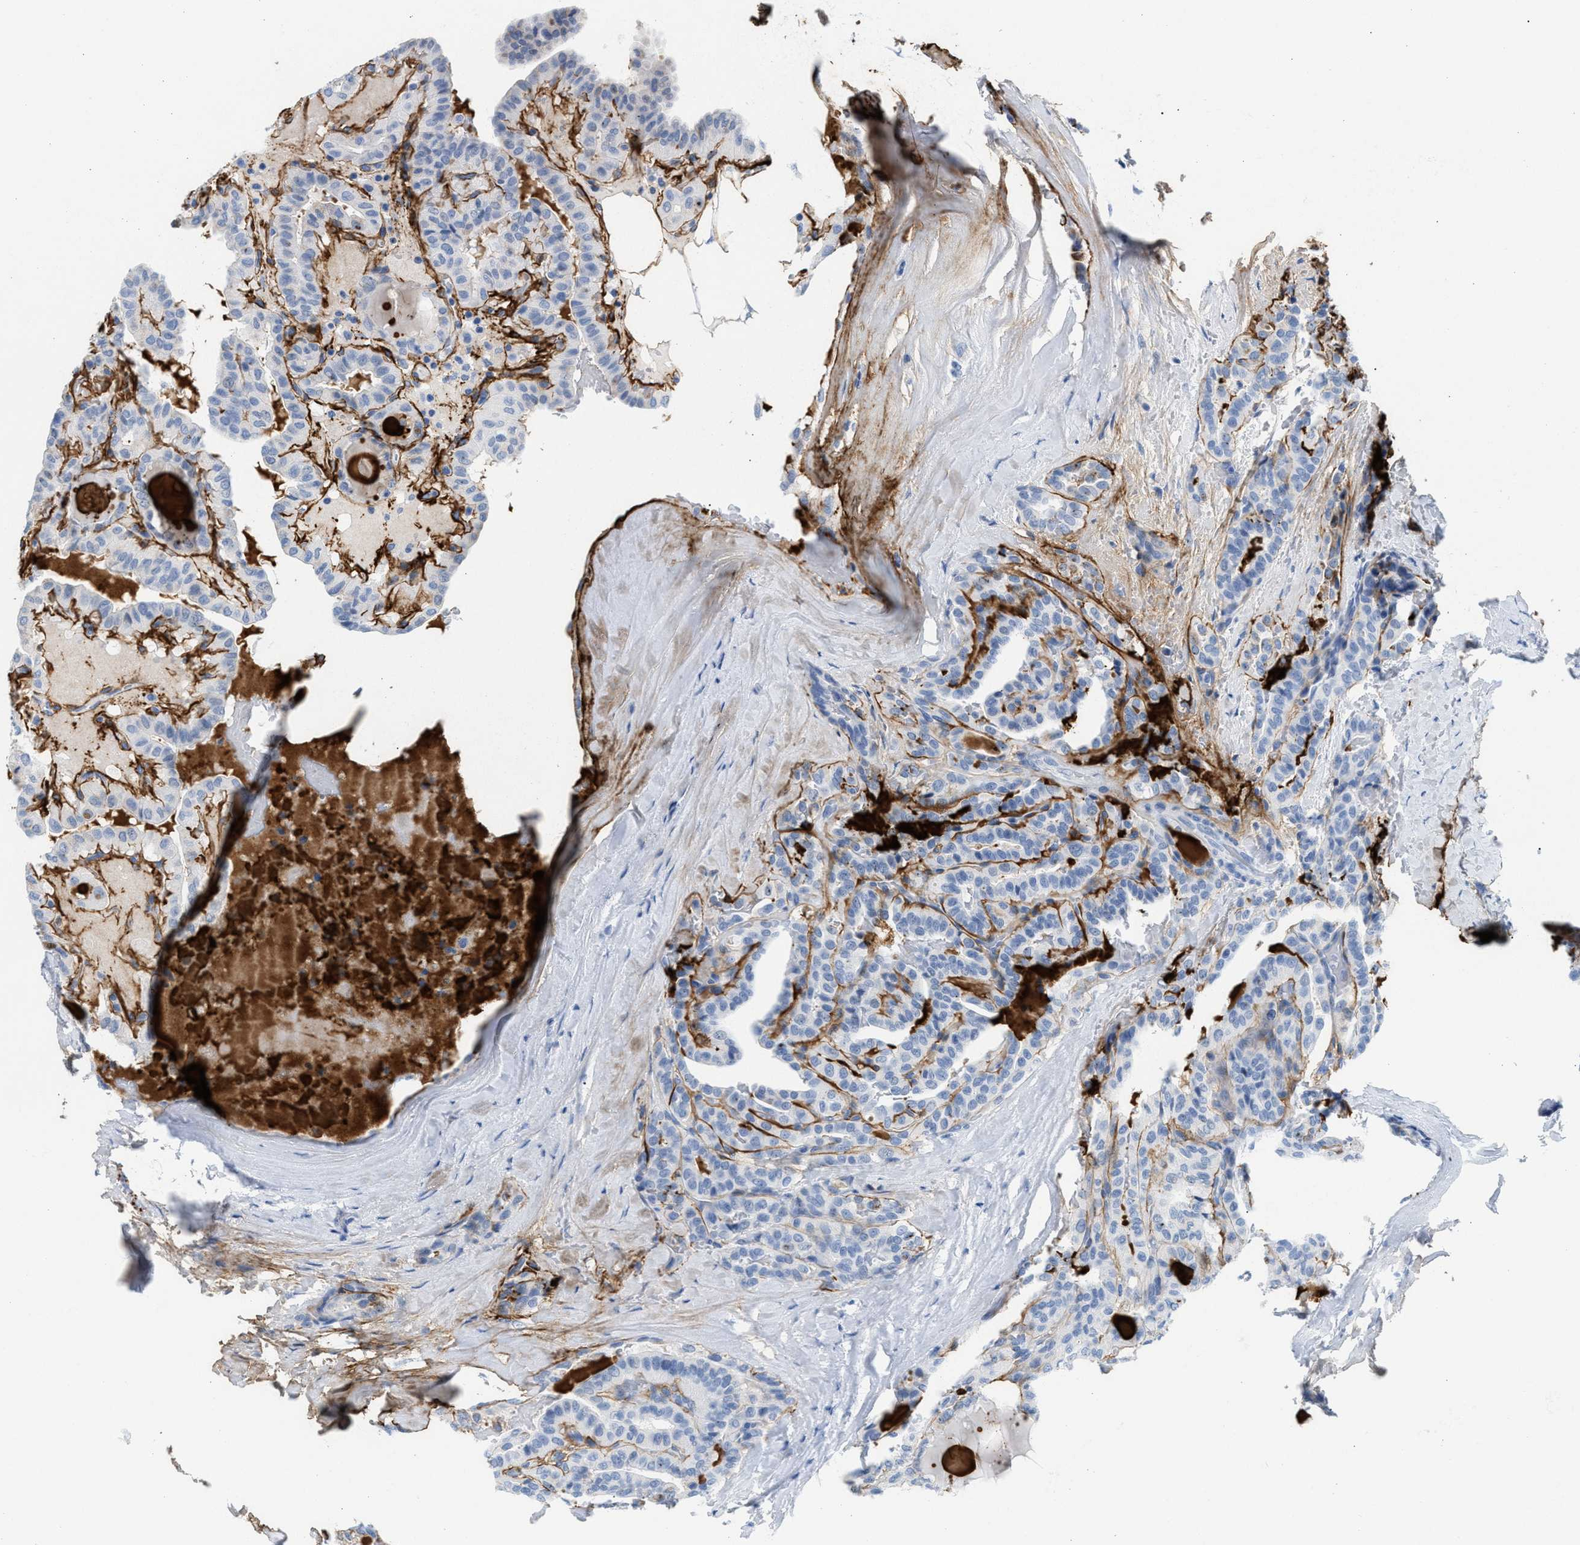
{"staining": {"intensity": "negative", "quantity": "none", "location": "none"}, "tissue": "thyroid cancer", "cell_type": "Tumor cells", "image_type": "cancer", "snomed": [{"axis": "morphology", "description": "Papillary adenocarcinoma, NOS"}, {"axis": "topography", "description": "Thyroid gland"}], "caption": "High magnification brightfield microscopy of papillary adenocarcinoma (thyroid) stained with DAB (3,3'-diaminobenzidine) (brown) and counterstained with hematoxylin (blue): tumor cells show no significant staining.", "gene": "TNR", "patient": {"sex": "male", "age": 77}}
+--
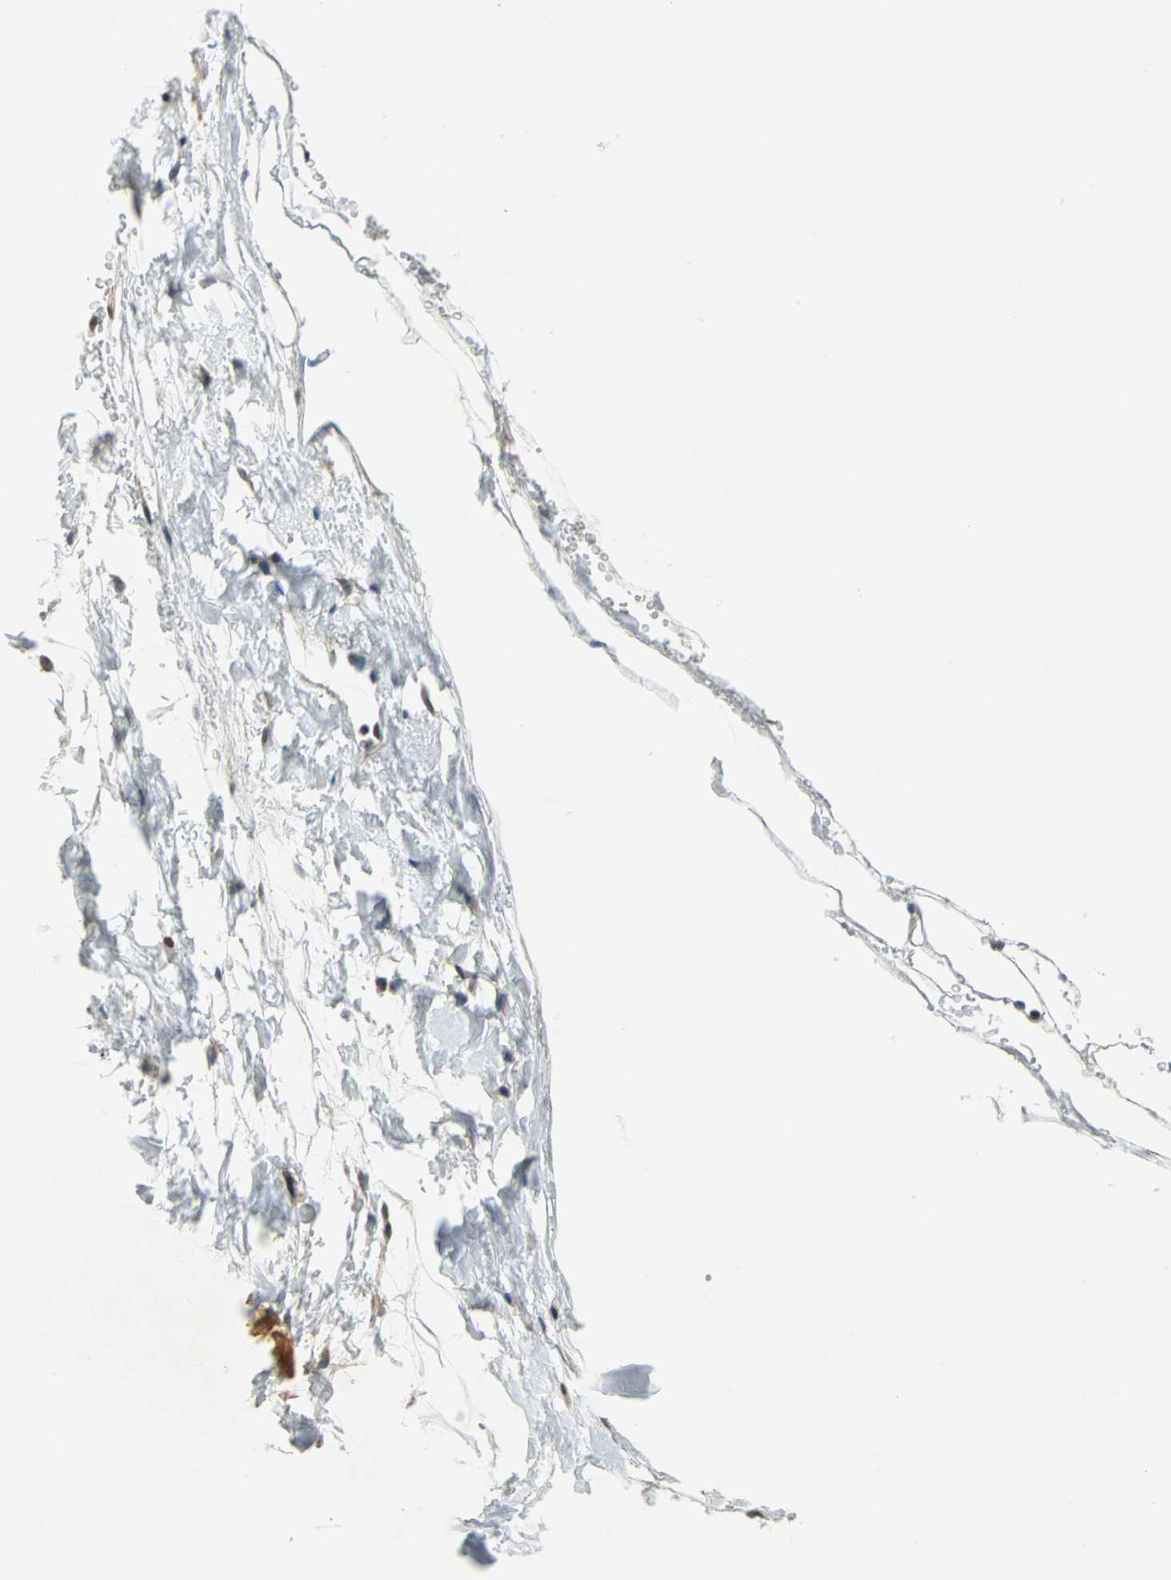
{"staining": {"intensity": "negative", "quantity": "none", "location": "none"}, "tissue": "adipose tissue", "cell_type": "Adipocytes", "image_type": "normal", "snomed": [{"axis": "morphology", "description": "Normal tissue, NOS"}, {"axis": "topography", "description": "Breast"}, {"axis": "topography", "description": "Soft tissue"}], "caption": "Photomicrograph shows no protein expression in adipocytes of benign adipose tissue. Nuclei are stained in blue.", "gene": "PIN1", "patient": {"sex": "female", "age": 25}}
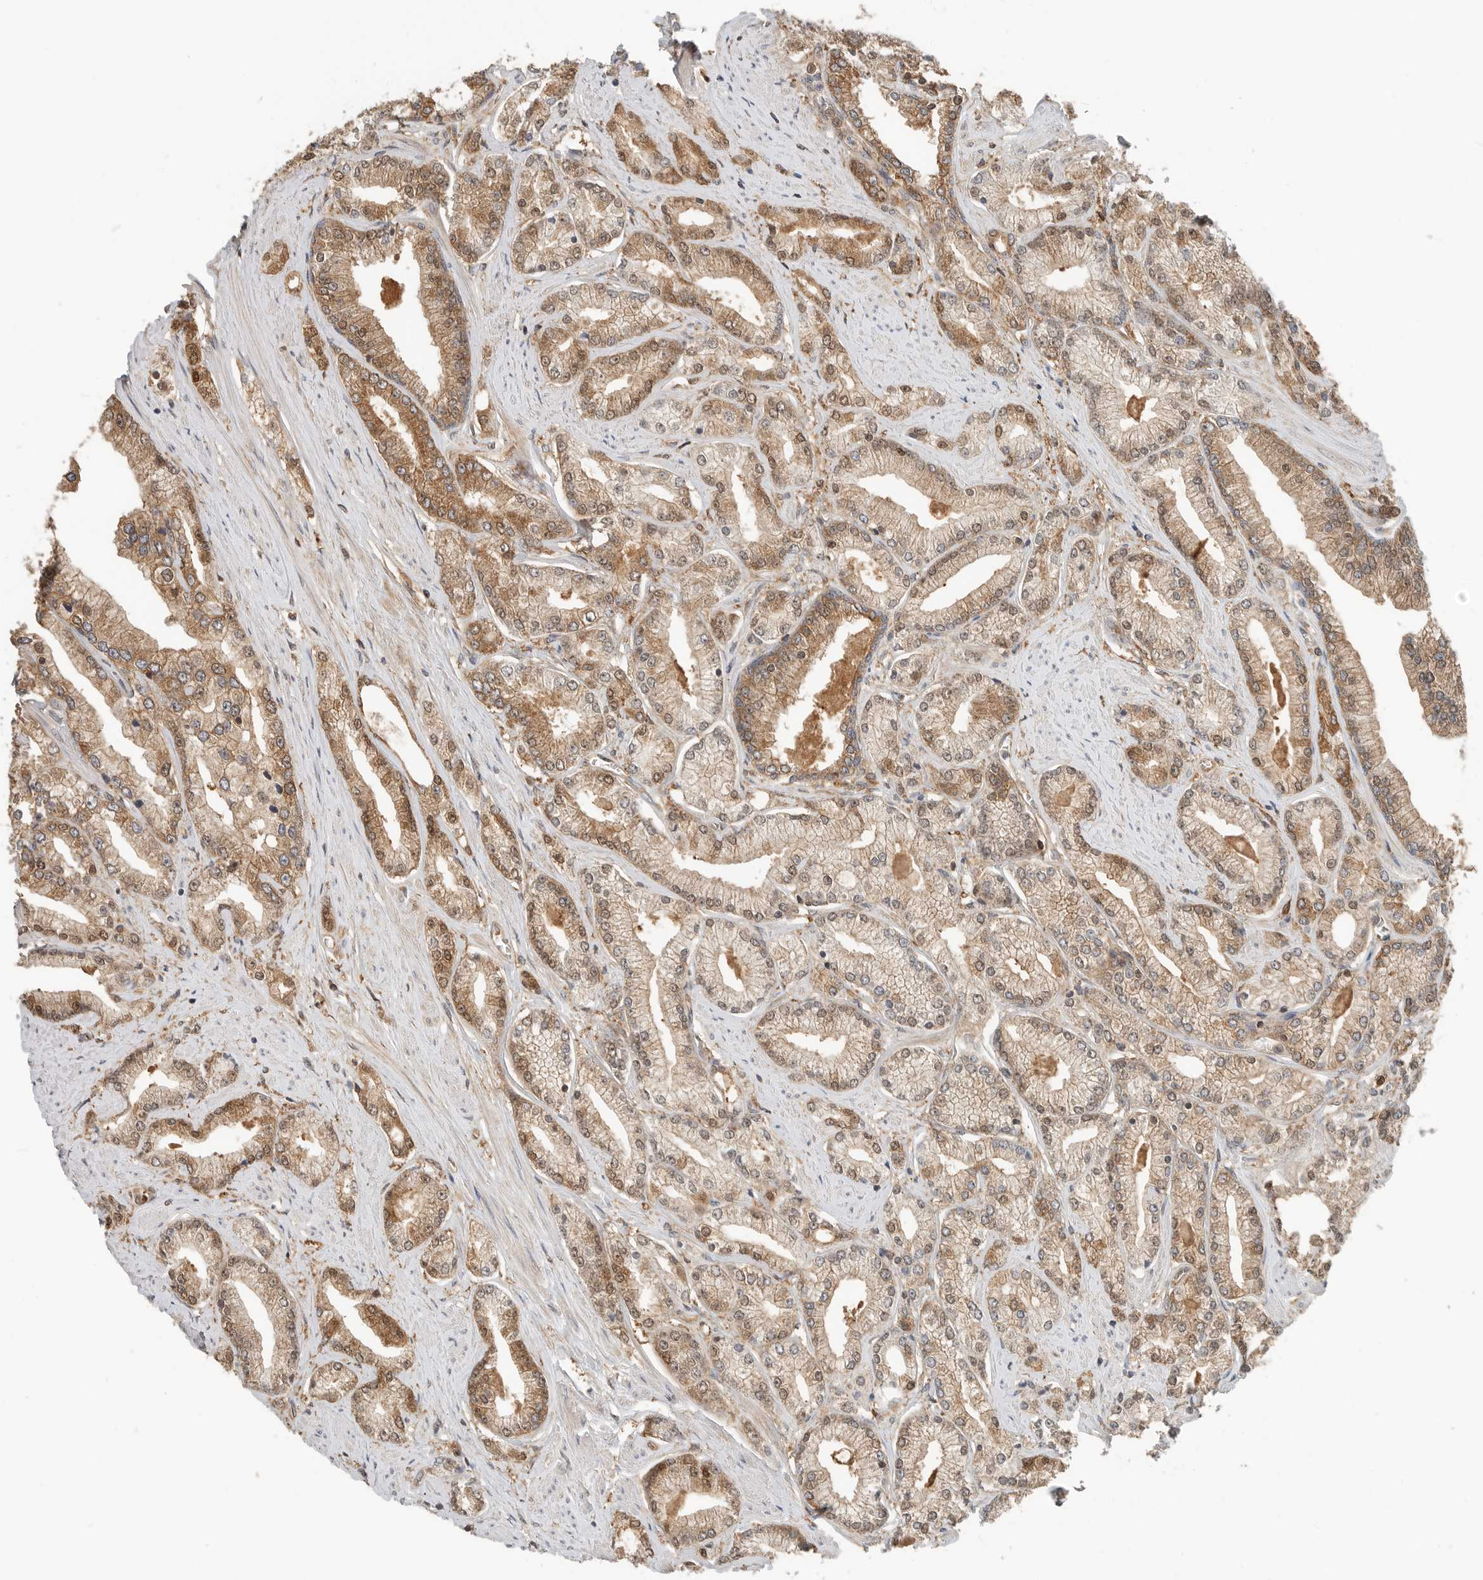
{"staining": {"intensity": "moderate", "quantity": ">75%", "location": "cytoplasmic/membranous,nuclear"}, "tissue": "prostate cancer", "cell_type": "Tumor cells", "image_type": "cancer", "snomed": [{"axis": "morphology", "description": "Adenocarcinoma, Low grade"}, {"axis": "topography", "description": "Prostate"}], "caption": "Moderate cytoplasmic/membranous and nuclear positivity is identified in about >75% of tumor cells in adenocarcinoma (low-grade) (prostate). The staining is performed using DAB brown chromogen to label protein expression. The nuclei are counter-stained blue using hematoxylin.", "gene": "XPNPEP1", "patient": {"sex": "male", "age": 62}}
+--
WHAT IS REQUIRED: Return the stretch of data that begins with the line showing "shows no protein" and goes on through the line showing "cytoplasmic/membranous and nuclear", exactly, with pictures removed.

COMPLETED EXERCISE:
{"staining": {"intensity": "negative", "quantity": "none", "location": "none"}, "tissue": "adipose tissue", "cell_type": "Adipocytes", "image_type": "normal", "snomed": [{"axis": "morphology", "description": "Normal tissue, NOS"}, {"axis": "topography", "description": "Breast"}, {"axis": "topography", "description": "Soft tissue"}], "caption": "Photomicrograph shows no protein expression in adipocytes of benign adipose tissue. Nuclei are stained in blue.", "gene": "PIN1", "patient": {"sex": "female", "age": 25}}
{"staining": {"intensity": "moderate", "quantity": ">75%", "location": "cytoplasmic/membranous,nuclear"}, "tissue": "prostate cancer", "cell_type": "Tumor cells", "image_type": "cancer", "snomed": [{"axis": "morphology", "description": "Adenocarcinoma, Low grade"}, {"axis": "topography", "description": "Prostate"}], "caption": "Moderate cytoplasmic/membranous and nuclear positivity is identified in about >75% of tumor cells in adenocarcinoma (low-grade) (prostate). The staining is performed using DAB brown chromogen to label protein expression. The nuclei are counter-stained blue using hematoxylin.", "gene": "XPNPEP1", "patient": {"sex": "male", "age": 62}}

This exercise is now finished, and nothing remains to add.